Me Geor
Maitre Georges Usongela estime que la cour constitutionnelle a fait une interprétation erronée de la constitution, en accordant au président Joseph Kabila la possibilité de jouir de l’intégralité de son pouvoir, jusqu’à l’occurrence des nouvelles élections. Au cours de la conférence des intellectuels tenue ce lundi 6 août 2018, et dont il était l’un des intervenants, Georges Musongela a esquissé la subjectivité qui a entaché cette action de la haute instance judiciaire avant le terme du mandat légitime de l’actuel homme fort de Kinshasa.
De l’intangibilité des dispositions constitutionnelles, le débat reste accru entre les partisans et les antagonistes du déverrouillage des articles imperméables de la constitution. Ce qui allume même la polémique autour de l’éligibilité, ou la pérennisation de Joseph Kabila à la tête du pays.
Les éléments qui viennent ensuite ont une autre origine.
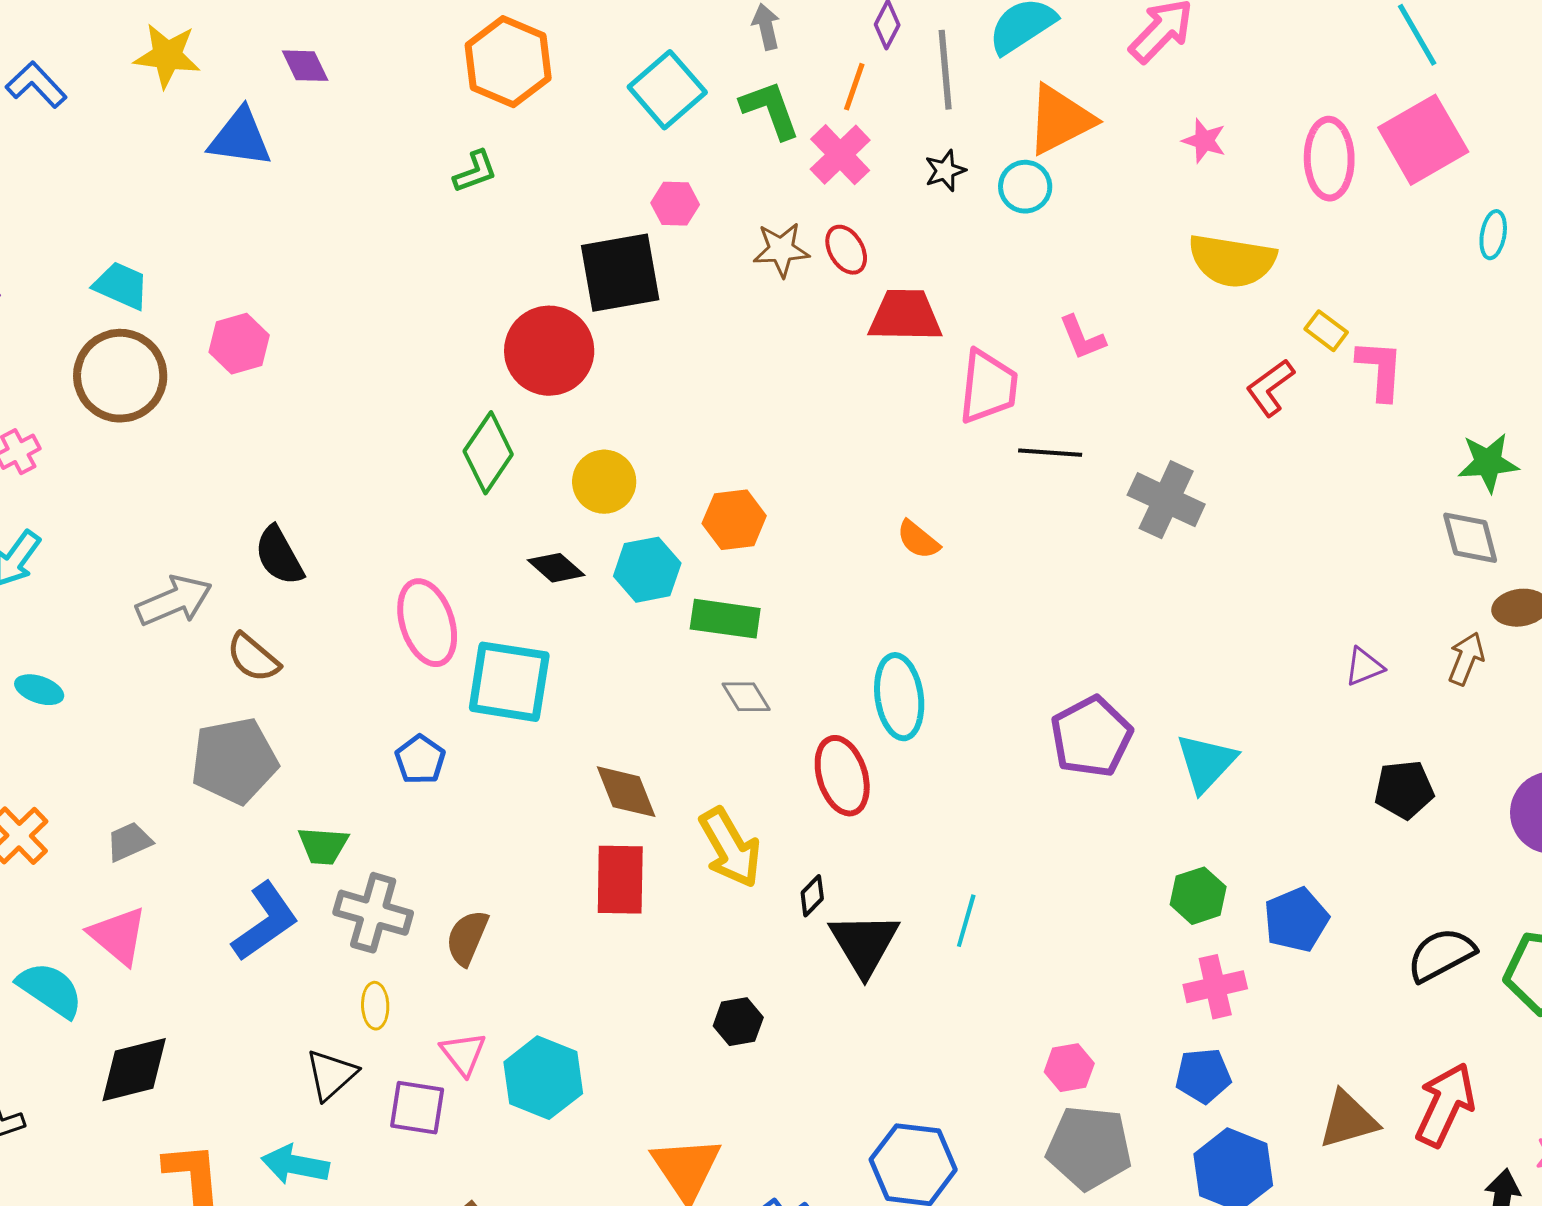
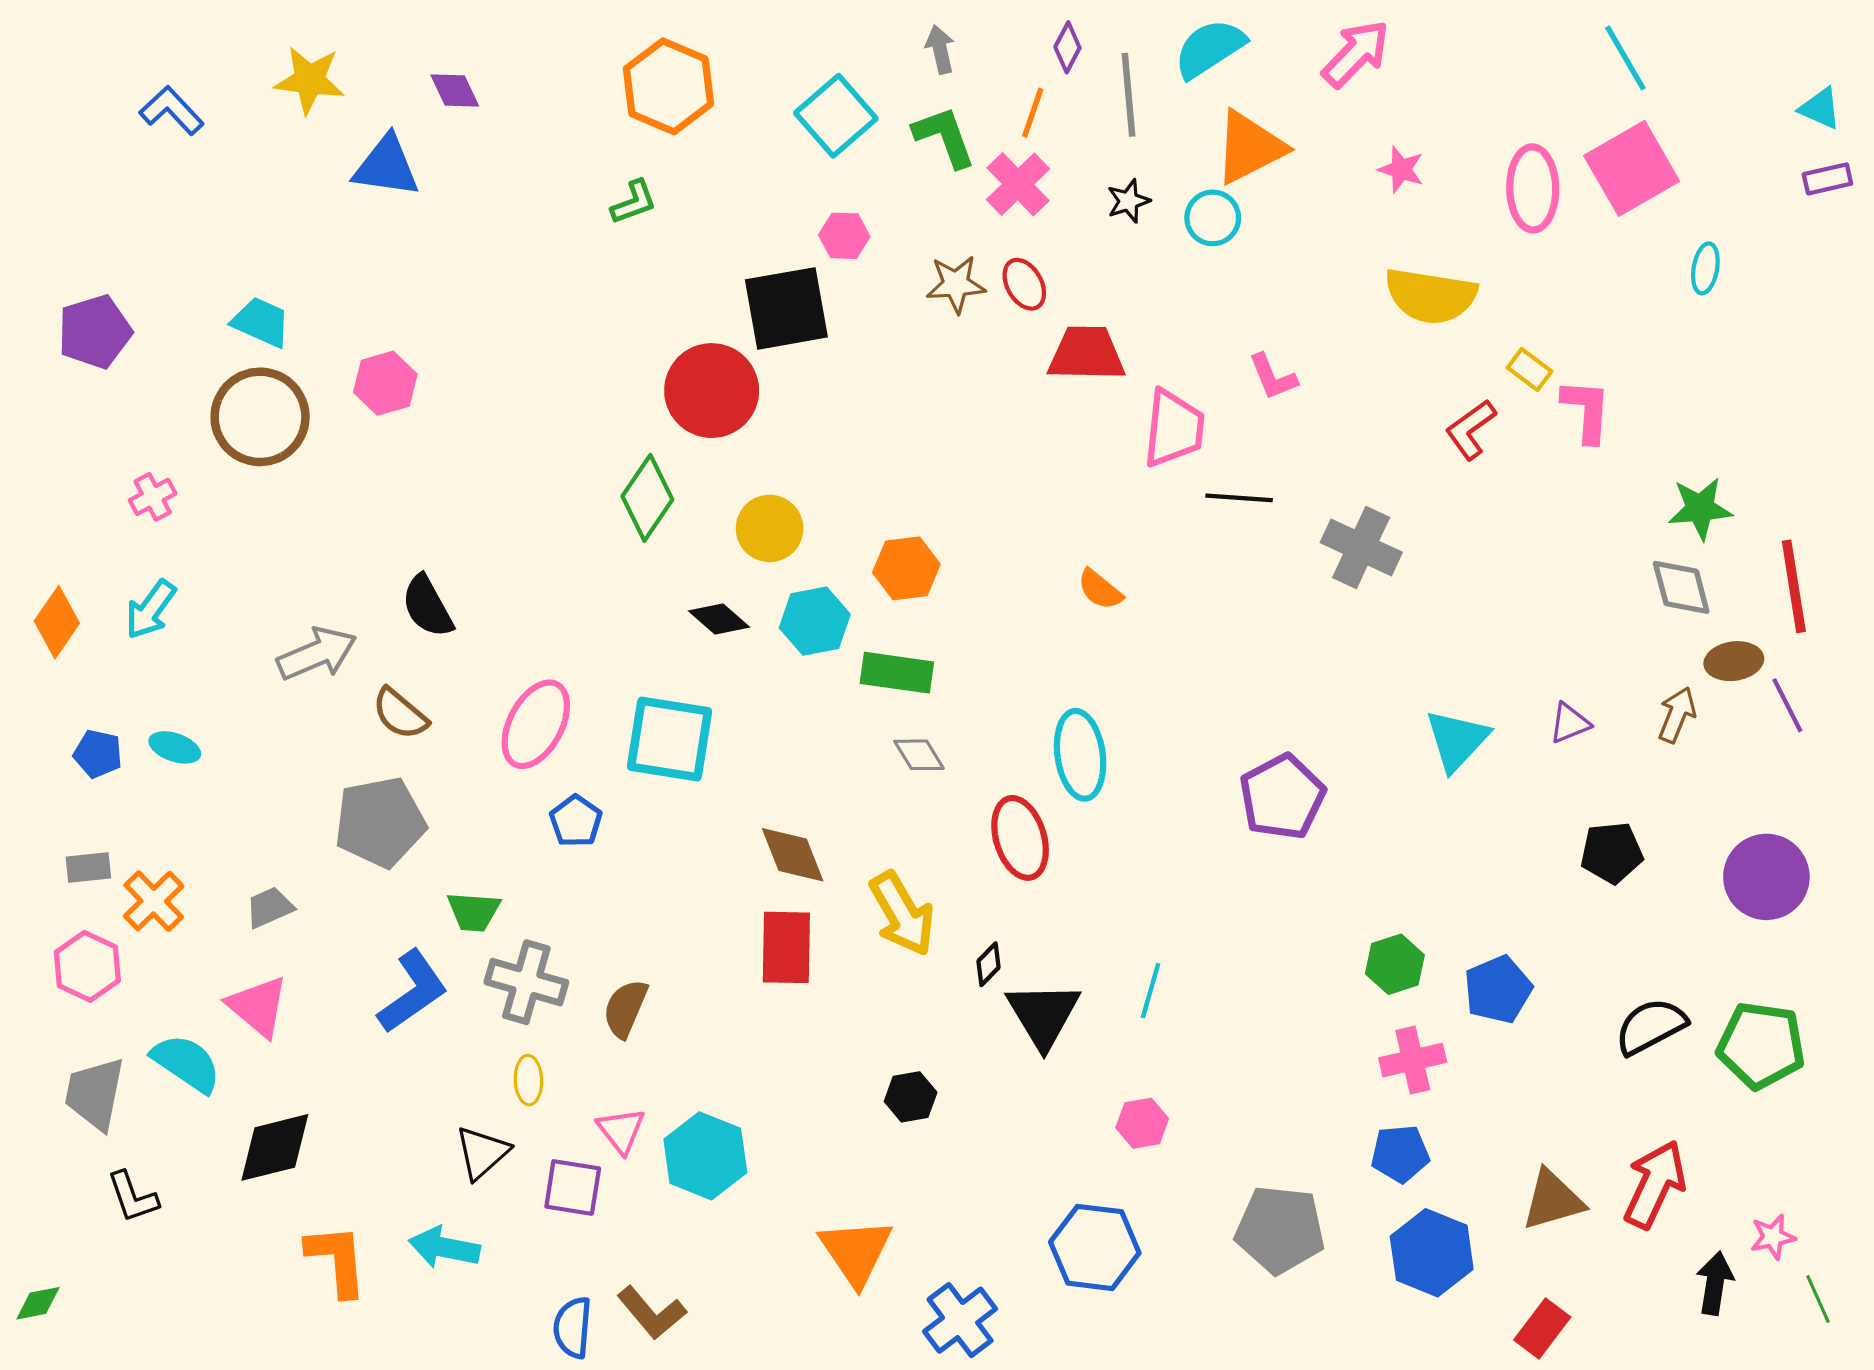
pink ellipse: (427, 623) -> (536, 724), moved, turned 46
cyan triangle: (1206, 763) -> (1457, 740), moved
pink hexagon: (1069, 1068) -> (1142, 1123), moved

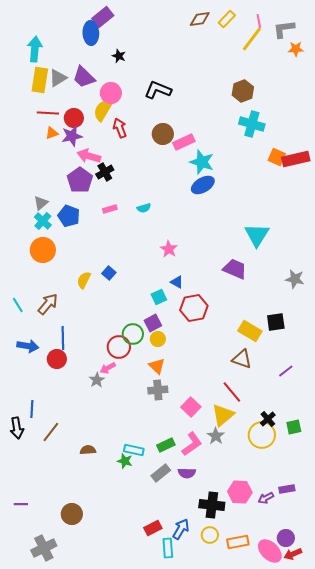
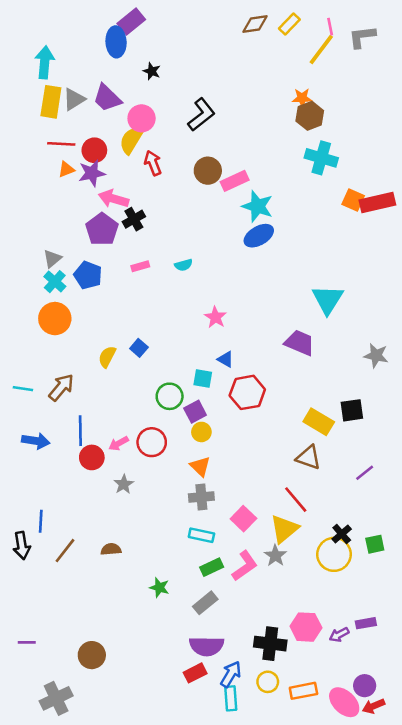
orange star: (296, 49) -> (302, 98), moved
black L-shape: (158, 90) -> (201, 115), turned 120
cyan square: (159, 297) -> (203, 378), turned 35
cyan line: (18, 305) -> (23, 389), turned -49
green circle: (133, 334) -> (170, 396), moved
red circle: (57, 359) -> (92, 457), moved
pink arrow: (108, 368) -> (119, 443), moved
brown semicircle: (88, 450) -> (111, 549), moved
cyan rectangle: (134, 450) -> (201, 535), moved
purple semicircle: (187, 473) -> (207, 646), moved, size x1.5
cyan rectangle: (168, 548) -> (231, 698), moved

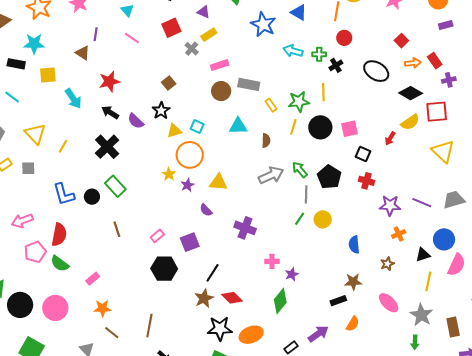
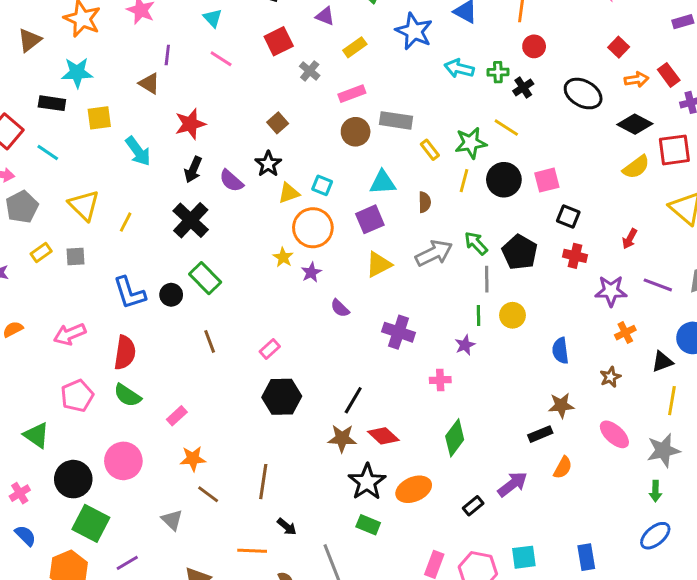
yellow rectangle: (209, 35) -> (355, 47), moved
yellow line: (323, 92) -> (506, 128), turned -54
black arrow: (110, 112) -> (193, 170), turned -96
red arrow: (390, 138) -> (630, 239), moved
yellow triangle: (218, 182) -> (379, 264), moved, turned -30
green line: (300, 219) -> (478, 316), turned -32
purple square: (190, 242) -> (370, 219), moved
pink pentagon: (35, 252) -> (77, 396), moved
purple star: (292, 274) -> (465, 345), moved
brown star: (204, 298) -> (342, 438), turned 30
black circle: (20, 305) -> (73, 479), moved
gray star: (421, 315) -> (663, 450), turned 30
black star: (220, 328) -> (367, 482), turned -30

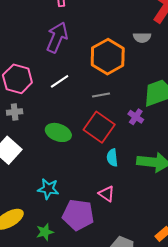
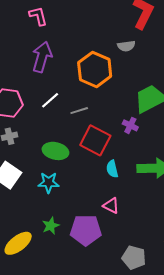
gray line: (101, 95) -> (79, 111), moved
cyan star: (48, 189) -> (49, 183), moved
green star: (45, 232) -> (51, 226), moved

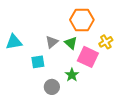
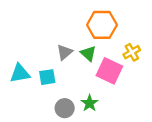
cyan triangle: (14, 42) -> (20, 73), moved
green star: (72, 75) -> (90, 103), moved

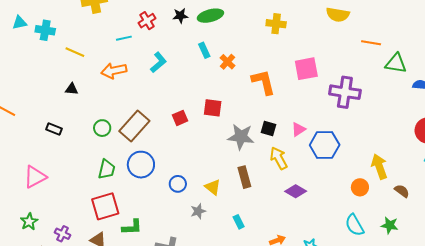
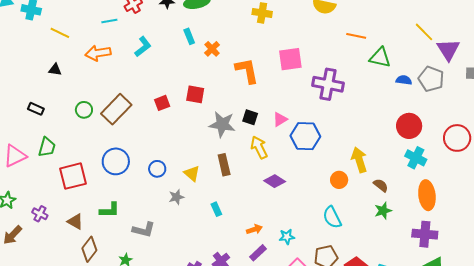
blue circle: (141, 165) -> (116, 161), moved
green trapezoid: (107, 169) -> (47, 147), moved
red square: (105, 206) -> (73, 176), moved
green star: (390, 225) -> (383, 211), moved, turned -30

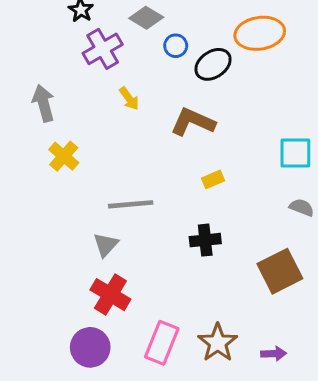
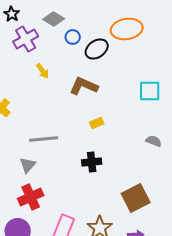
cyan square: (295, 153) -> (150, 91), moved
brown square: (280, 271) -> (136, 198), moved
red cross: (110, 295) -> (31, 197), turned 35

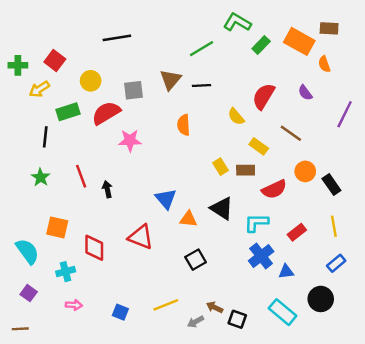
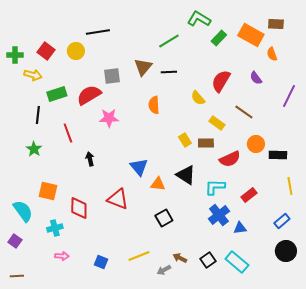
yellow circle: (91, 81) -> (76, 51), moved
yellow arrow: (39, 89) -> (33, 75), turned -132
red line: (81, 176) -> (68, 133), moved
black rectangle: (331, 185) -> (278, 155), turned -54
yellow line: (334, 226) -> (290, 186), moved
purple square: (29, 293) -> (15, 241), moved
black circle: (321, 299) -> (286, 251), moved
black square: (237, 319) -> (208, 260), moved, turned 35

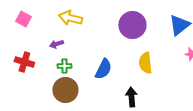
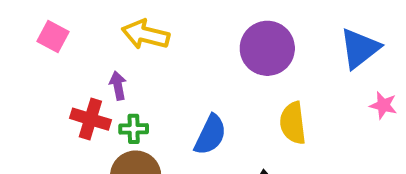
purple arrow: (56, 44) -> (118, 86), turned 96
red cross: (24, 62) -> (90, 119), moved

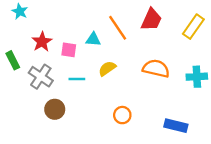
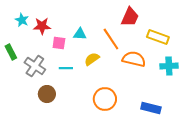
cyan star: (20, 11) -> (22, 20), moved
yellow rectangle: (193, 27) -> (158, 37), moved, turned 75
orange line: (118, 28) -> (111, 39), moved
red star: (42, 42) -> (42, 26), moved, turned 30
orange circle: (122, 115) -> (105, 99), size x1.5

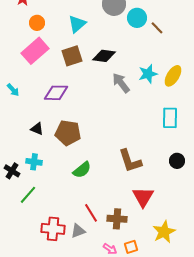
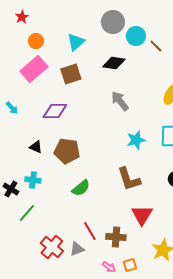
black diamond: (104, 56) -> (114, 63), moved
cyan star: (148, 74) -> (136, 140), moved
red cross: (53, 229) -> (52, 247), turned 35

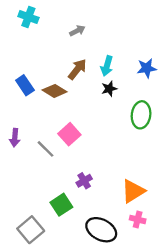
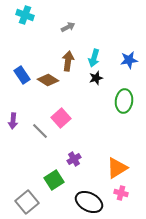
brown arrow: (77, 69) -> (68, 61), turned -30

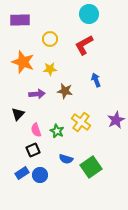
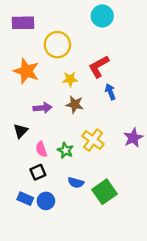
yellow circle: (50, 39) -> (57, 45), size x1.5
red L-shape: (84, 45) -> (99, 66), moved
yellow star: (50, 69) -> (70, 79), moved
blue rectangle: (22, 173) -> (25, 199), turned 56

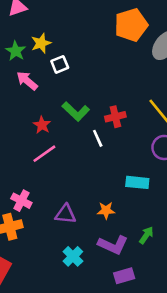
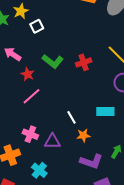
pink arrow: (27, 81) -> (13, 54), moved
white line: (98, 138) -> (71, 117), moved
pink cross: (21, 201) -> (30, 134), moved
cyan cross: (73, 256) -> (39, 170), moved

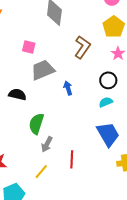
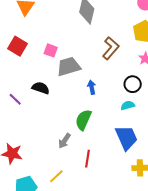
pink square: (29, 47) -> (51, 50), moved
green semicircle: (36, 124) -> (83, 120), moved
yellow line: (41, 172) -> (56, 176), moved

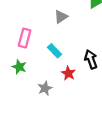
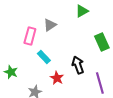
pink rectangle: (25, 38) -> (30, 36), moved

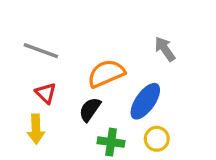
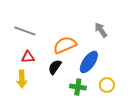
red triangle: (46, 93) -> (28, 57), turned -48
yellow circle: (157, 139) -> (107, 85), moved
green cross: (111, 142) -> (78, 87), moved

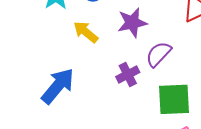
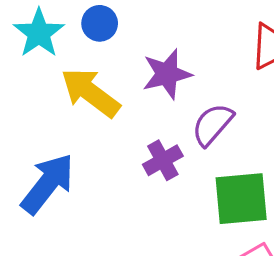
yellow arrow: (86, 32) -> (90, 92), size x1.4

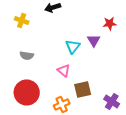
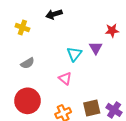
gray semicircle: (27, 56) -> (27, 63), turned -40
brown square: (83, 90) -> (92, 108), moved

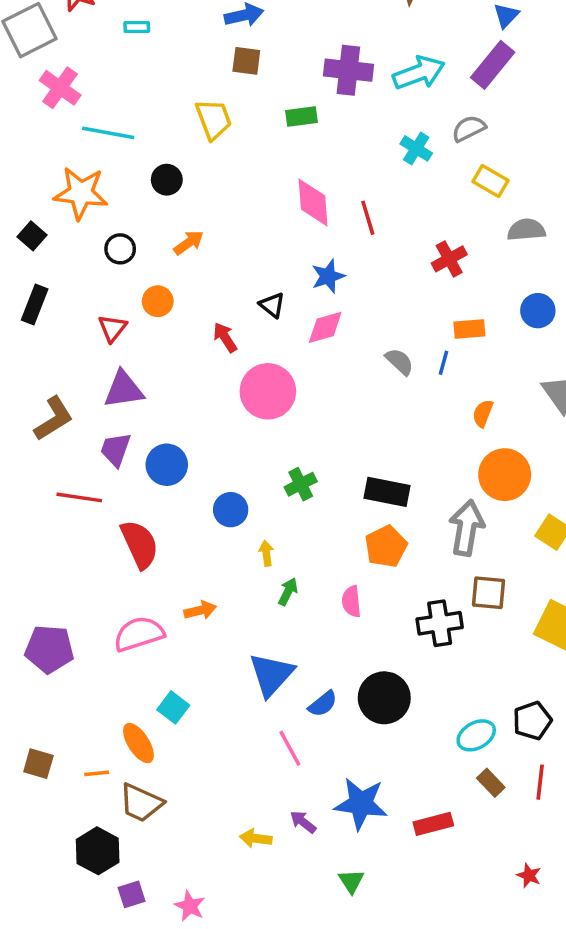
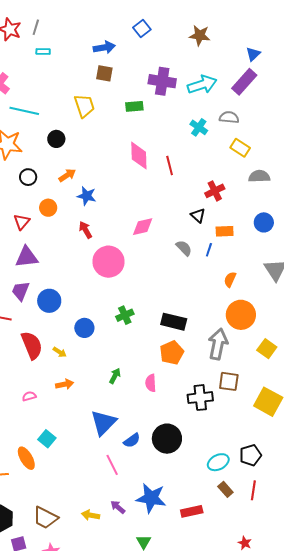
gray semicircle: (469, 129) -> (229, 117), turned 30
blue star: (328, 276) -> (87, 196), moved, turned 30
black triangle: (272, 305) -> (198, 215), moved
yellow arrow: (266, 553) -> (60, 352), moved, turned 128
pink semicircle: (139, 634) -> (29, 396), size x0.5
brown trapezoid: (141, 803) -> (45, 518), moved

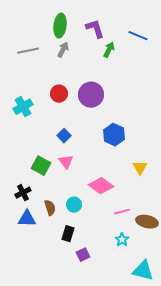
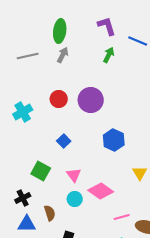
purple L-shape: (95, 29) -> (107, 26), moved
pink triangle: (66, 162) -> (74, 175), moved
cyan circle: (74, 205) -> (75, 199), moved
Pour monsieur Georges Musongela, Joseph Kabila ne mérite plus de présider à la destinée de la nation congolaise, en dépit de son maintien, conformément à l’arrêt de la cour constitutionnelle. Du point de vu de ce juriste, les juges de la cour constitutionnelle ont péché dans leur interprétation, en se penchant irrationnellement vers le camp du président Joseph Kabila.
Alors que la disposition de l’article 70 reconnait au président en exercice le droit de garder son fauteuil jusqu’à l’installation de son successeur, maître Musongela insinue que la compréhension de la cour constitutionnelle s’est éloigné de la logique originale de cette disposition, et est susceptible de consacrer la présidence à vie.
«Par cet arrêt les juges de la cour constitutionnelle ont réécrit la disposition de l’article 70 de la constitution », a-t-il estimé !
Il constate par ailleurs que grammaticalement, l’arrêt de la cour ne rencontre pas l’esprit de dudit article. Au lieu de maintenir qu’à la fin de son mandat, le président république reste en fonction jusqu’à l’installation effective du nouveau élu, les juges modifient le sens de la disposition, signifiant qu’à la fin de son mandat, « le président de la République reste en fonction jusqu’à l’installation effective du nouveau président à élire », s’est étonné maitre Georges Musongela.
A l’image d’autres intellectuels, s’inscrivant dans la logique de la transition sans Kabila, le panel des intellectuels lanceurs d’alerte a tenu ce lundi 6 Août, une conférence portant sur la responsabilité de l’intellectuel congolais devant le tribunal de l’histoire.
Au terme de ces assisses, des centaines des participants ont procédé à la signature du manifeste des intellectuels congolais, s’opposant au maintien de Joseph Kabila au pouvoir.